For the next little while I’ve decided to write a series of short blogs about specific films or ideas in films that I find compelling. I will write these every week if I can manage it. So here is the first in the series.

Fred Zinnemann’s film of The Day Of The Jackal
Down here in my Doom Fortress under the ice in Antarctica (well, technically the main island of Kerguelen, but who’s counting, right?) my mad scientist teams have discovered many things. Cold Fusion (that’s a joke – get it?), the cure for the common cold, and a nasty strain of wandering-bowel syndrome which we have infected every politician in Canberra with as part of a secret ploy to take over the world we haven’t done this at all and you can’t prove we have.
We have also discovered, using hard scientific methodology, that The Day of the Jackal (1973) is one of the best movies ever made.
It’s too complicated to go into much detail here, but if you’re interested in our proof please read the paper “Using Quantum Physics To Prove That Day Of The Jackal Is Fucking Awesome” which will be published soon in all evil scientific journals. In short, though, here are the reasons:
- It’s a multithreaded story featuring numerous (sometimes briefly shown) main characters who often don’t actually meet.
- It treats the audience with respect, doesn’t talk down to you and tells you a gripping story which doesn’t feel the need to throw in random action sequences that don’t make sense to the plot.
- The one gunfight in the film is over in a matter of seconds. This makes it much more realistic than most other films, and this is one area in which realism is important.
Having proven this to you all with this incredible list (and the before-mentioned scientific paper) I will now get to my point:
Somebody should remake The Day Of The Jackal, set in modern day.
“But, wait a minute!” I hear some of you figuratively yelling. “Somebody already did that, back in 1997 with Bruce Willis!”

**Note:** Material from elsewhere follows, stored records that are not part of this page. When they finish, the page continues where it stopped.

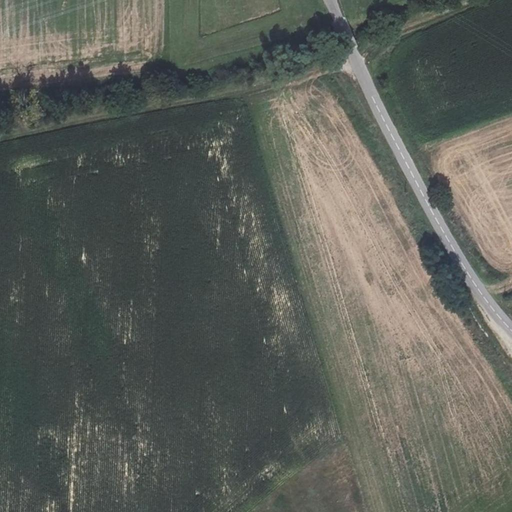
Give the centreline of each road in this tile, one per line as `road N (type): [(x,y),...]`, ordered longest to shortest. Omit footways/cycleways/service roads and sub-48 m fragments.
road 1 (track): [(0,136),(244,90),(354,59),(401,27),(472,0)]
road 2 (unclassified): [(511,327),(449,242),(335,15)]
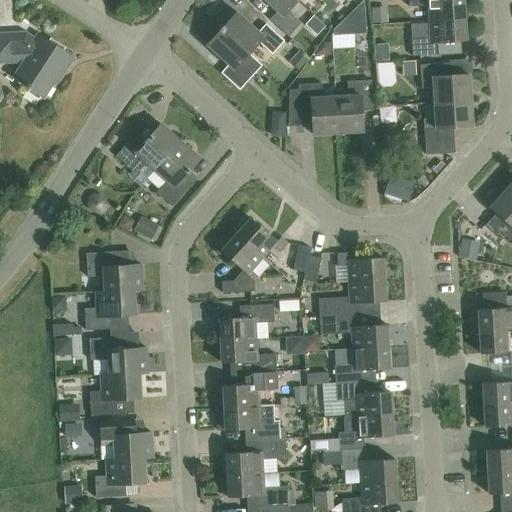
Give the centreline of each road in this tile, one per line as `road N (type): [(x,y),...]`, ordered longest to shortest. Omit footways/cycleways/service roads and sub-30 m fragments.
road 1 (residential): [(190,511),(173,254),(185,229),(256,155)]
road 2 (residential): [(436,511),(410,222)]
road 3 (unclassified): [(0,271),(140,49)]
road 4 (residential): [(410,222),(357,226),(301,194),(256,155)]
road 5 (residential): [(256,155),(140,49)]
road 6 (residential): [(511,116),(410,222)]
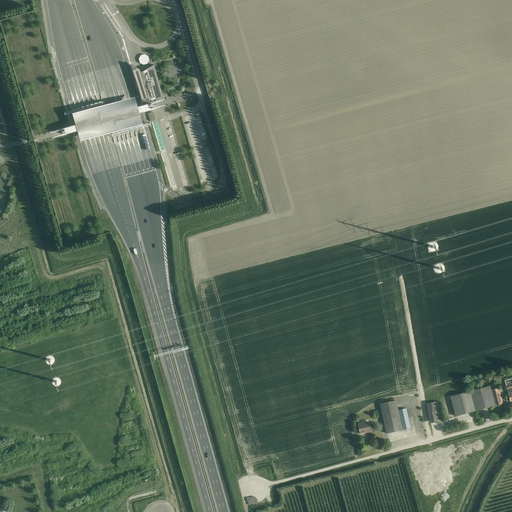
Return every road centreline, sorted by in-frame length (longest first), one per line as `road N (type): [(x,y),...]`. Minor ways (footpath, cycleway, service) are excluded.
road 1 (trunk): [(133,243),(209,511)]
road 2 (trunk): [(156,259),(152,165),(118,50),(89,0)]
road 3 (unclassified): [(250,489),(511,419)]
road 4 (trunk): [(222,511),(156,259)]
road 5 (trunk): [(156,259),(148,171),(109,50)]
road 6 (trunk): [(156,259),(144,172),(109,50)]
road 7 (trunk): [(156,259),(109,50)]
road 8 (trunk): [(156,259),(95,54)]
road 9 (trunk): [(156,259),(95,54)]
road 10 (trunk): [(156,259),(95,54)]
road 11 (trunk): [(59,5),(60,65),(93,174),(113,207)]
road 12 (trunk): [(59,5),(65,64),(113,207)]
road 13 (trunk): [(59,5),(86,57),(124,203)]
road 14 (trunk): [(59,5),(113,207)]
road 15 (trunk): [(59,5),(113,207)]
road 16 (trunk): [(59,5),(124,203)]
road 17 (trunk): [(59,5),(124,203)]
road 18 (track): [(430,441),(401,280)]
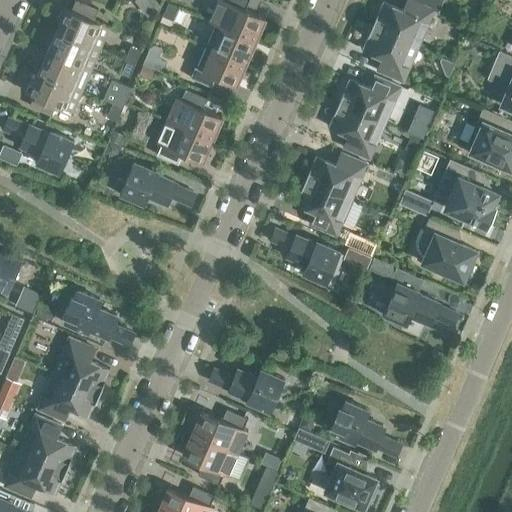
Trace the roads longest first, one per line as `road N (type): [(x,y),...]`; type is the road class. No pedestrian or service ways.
road 1 (residential): [(102,511),(321,0)]
road 2 (residential): [(416,511),(511,295)]
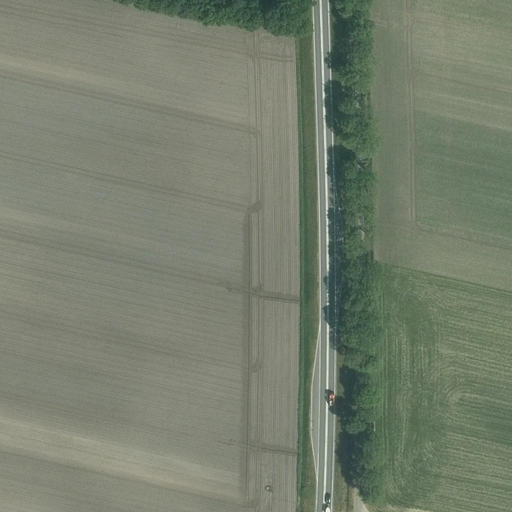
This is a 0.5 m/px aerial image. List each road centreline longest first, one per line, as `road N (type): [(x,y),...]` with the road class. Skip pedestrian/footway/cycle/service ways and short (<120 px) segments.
road 1 (trunk): [(323,511),(329,298),(321,0)]
road 2 (unclassified): [(361,511),(353,0)]
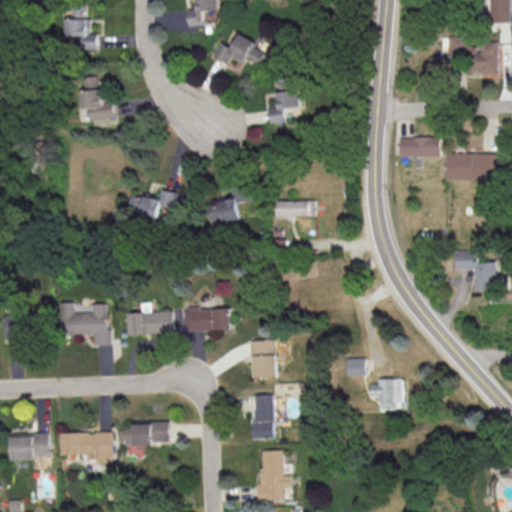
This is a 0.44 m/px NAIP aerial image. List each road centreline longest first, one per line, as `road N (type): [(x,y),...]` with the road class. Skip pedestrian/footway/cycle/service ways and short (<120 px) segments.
road 1 (tertiary): [(511,415),(431,326),(380,240),(373,159),(386,0)]
road 2 (residential): [(213,511),(206,413),(196,391),(182,384),(0,390)]
road 3 (residential): [(144,0),(151,67),(168,92),(214,129),(242,137)]
road 4 (residential): [(511,107),(377,113)]
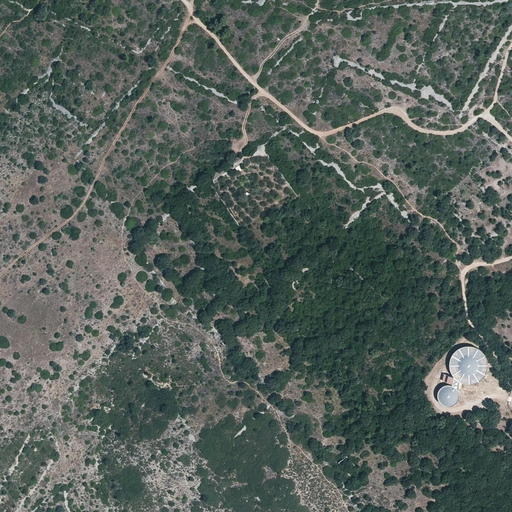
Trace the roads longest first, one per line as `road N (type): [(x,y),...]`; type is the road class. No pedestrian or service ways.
road 1 (track): [(184,0),(260,90),(326,133),(389,107),(448,134),(488,114)]
road 2 (track): [(511,257),(461,274),(469,320),(511,401)]
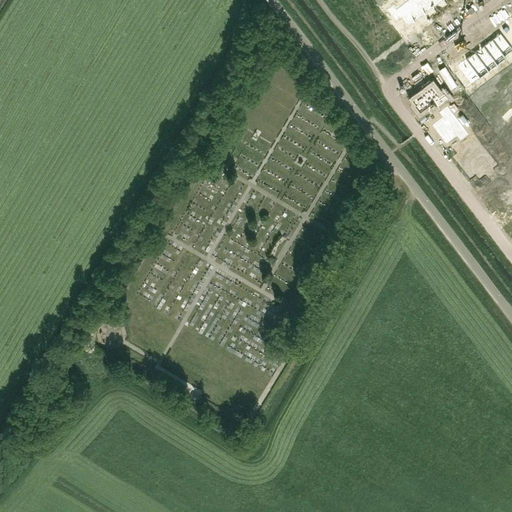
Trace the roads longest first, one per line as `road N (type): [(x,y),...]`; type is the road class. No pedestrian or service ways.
road 1 (unclassified): [(511,320),(271,0)]
road 2 (residential): [(501,0),(393,80),(391,95),(511,256)]
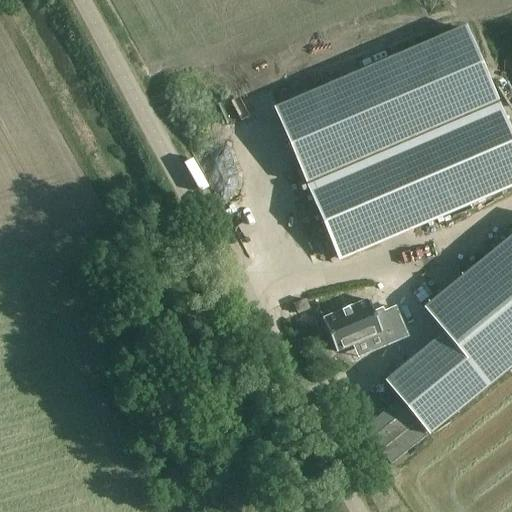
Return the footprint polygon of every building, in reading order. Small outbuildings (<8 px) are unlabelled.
[(308,186),(493,108),(460,30),(275,109),(308,186)] [(511,153),(493,108),(308,186),(339,260),(511,186),(511,153)] [(511,237),(424,310),(444,335),(385,383),(429,436),(511,368),(511,237)] [(306,300),(294,305),(297,314),(309,310),(306,300)] [(369,301),(323,320),(337,353),(381,334),(387,346),(408,337),(396,309),(376,317),(369,301)]
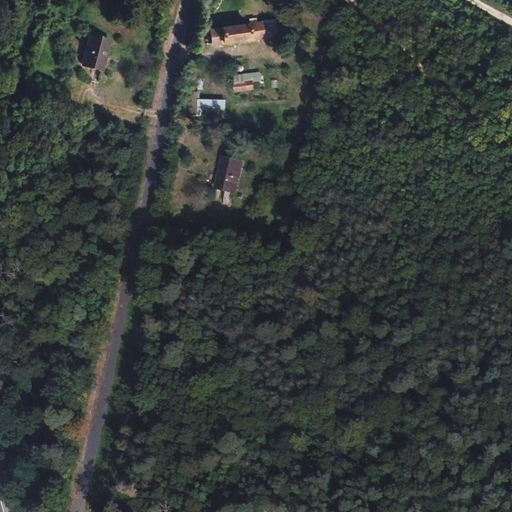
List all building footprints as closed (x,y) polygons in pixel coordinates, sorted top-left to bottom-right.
[(262,32),(258,17),(211,30),(214,44),(262,32)] [(111,37),(90,33),(82,70),(104,73),(111,37)] [(234,92),(254,91),(254,81),(261,81),(261,72),(234,73),(234,92)] [(225,116),(225,99),(198,99),(198,116),(225,116)] [(244,162),(218,157),(213,187),(238,191),(244,162)]
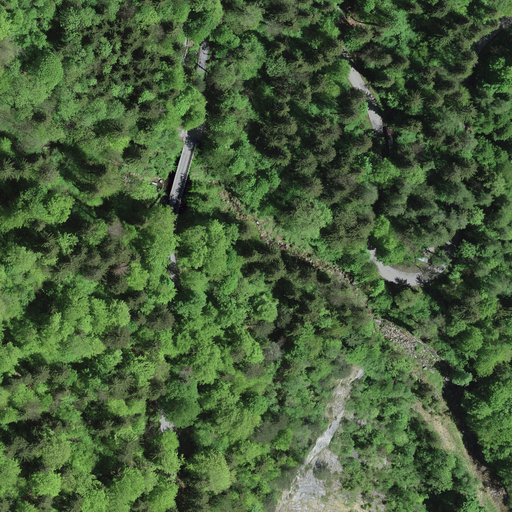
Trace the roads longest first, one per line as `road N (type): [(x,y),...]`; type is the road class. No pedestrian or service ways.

The Day Of The Jackal has provably some of the best scenes ever committed to celluloid. Also, a scene where a car chase is unfortunately undercranked.
To which my reply is “Fuck off, you cunt, that’s not a remake, that’s scrapings from a Hollywood producer’s bowels the likes of which made Fred Zinnemann’s last earthly actions be to threaten legal action if they didn’t disassociate their film with his 1973 masterpiece. I’m talking about a proper remake.”
Now, most film nuts lament remakes. We hate them. We fill our faces with hipster-disgust and woe when the name is mentioned, but the simple fact is this: no film is perfect, and every film is a product of its time.
This means that when you watch a film, you can learn a great deal about the filmmakers and the era s/he worked and lived in.
For this reason, remakes can sometimes be fascinating. Just look at the difference between the 1970s Solaris and the 2000s Solaris. One is always going to be greater than another, and your mileage may vary, but seeing the way different emphasis was placed on different parts of the story and how different creative decisions are made by the new filmmakers can be a fascinating thing.
After all, we love plays being put on over and over, so why not have a dozen re-tellings of our favourite movies? Imagine if Star Wars was remade, with a large budget, every ten years by a different director.
In 1987 we’d have the Tony Scott version.
In 1997 we’d have the first version with CG, done by Curtis Hanson.
In 2007 we’d have seen a darker remake done by Christopher Nolan.
In 2017, we’d be seeing a socially-conscious re-telling from the Empire’s perspective by Neil Blomkamp.
Now, it may not be a great idea, but it’s a fascinating discussion to have anyway.
So, why remake Day of the Jackal, especially if, as my scientists have proven, it’s so very nearly perfect?
Simple: because it’s something which would entirely change given the context.
The Day Of The Jackal is a movie about a failed attempt (indeed, knowing he fails from the start makes the story more fascinating) on the life of Charles de Gaulle, and a hugely accurate and authentic portrayal of the failings of that system. Re-make it being about, say, a failed attempt on the life of George W Bush in 2007, and you’d be telling a wildly different story.

Imagine this scene in the remake, in which The Jackal informs high up al-Qaeda or hard-right Christian groups in the US (there’s an interesting idea in itself) that their efforts at terrorism have queered the pitch so badly that they simply must employ a professional – in this case, him.
How would we get into the country? How would he get his weapon in? What technique would he use? Bush would be unlikely to make the kind of arrogant in-the-open speaking engagements that de Gaulle did, so how to get at him?
This new film would be a fascinating look at things such as TSA, post-9/11 paranoia and the political situation in the US just before the 2008 banking crash.
When remade again years later, it might be a whole new story involving the government regulation of social networks, the ethics of chipping your population and how the President is no longer the real head of state. Who knows?
Point is that while some movies can be remade and have something new to say, I think The Day Of The Jackal wouldn’t just have something new to say – it’d be a totally different experience, just as culturally relevant now as it the original was then.